## TASK BRIEF
Type out all the records word for word. Any pictures are to be left out.

□ □ □ □ □

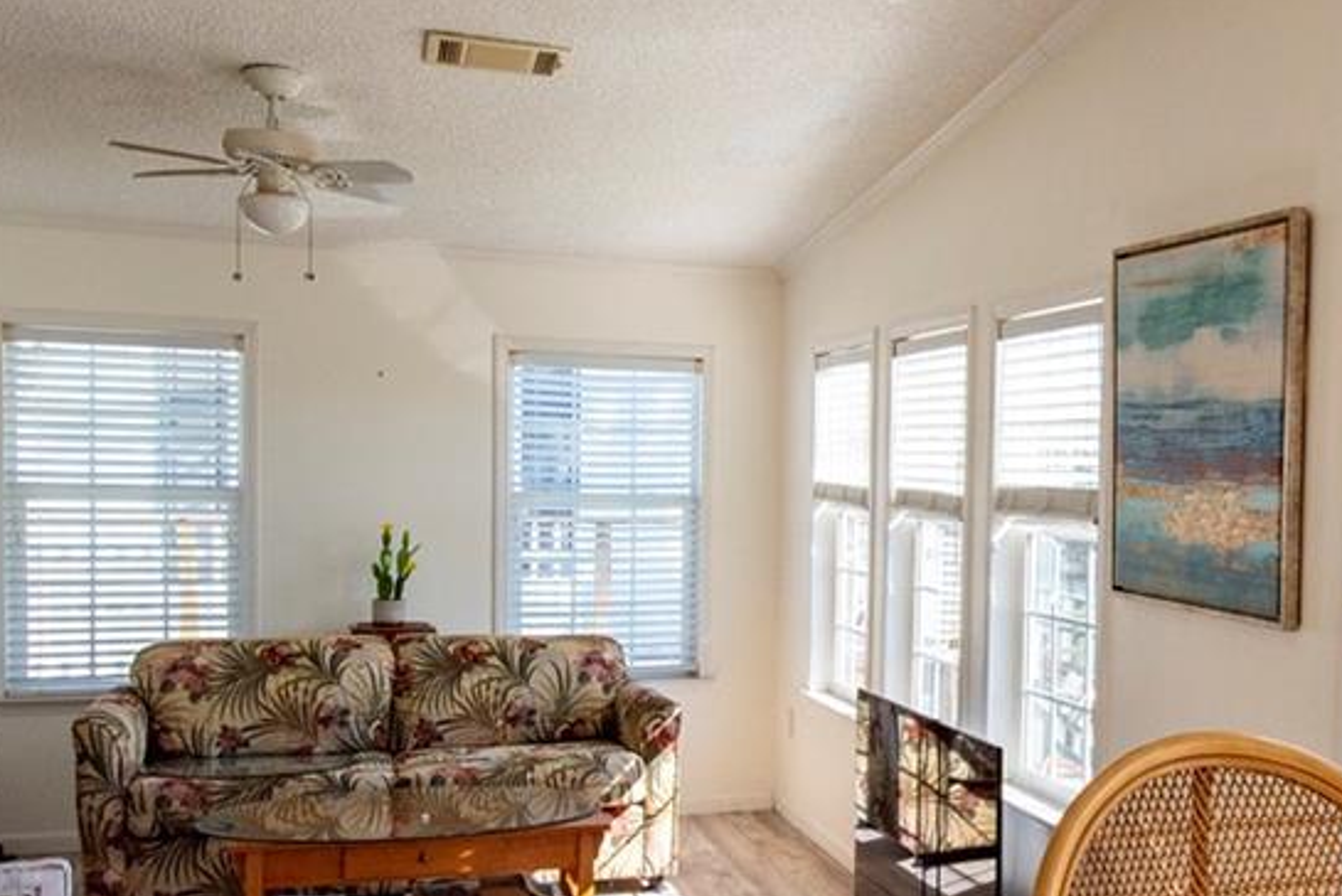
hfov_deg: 42.0
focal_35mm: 44
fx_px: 1641
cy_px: 555
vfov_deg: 30.4
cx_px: 1125
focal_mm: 15
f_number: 9
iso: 100
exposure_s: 1/320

□ □ □ □ □

## ANSWER TO THIS EXERCISE
hfov_deg: 42.0
focal_35mm: 44
fx_px: 1641
cy_px: 555
vfov_deg: 30.4
cx_px: 1125
focal_mm: 15
f_number: 9
iso: 100
exposure_s: 1/320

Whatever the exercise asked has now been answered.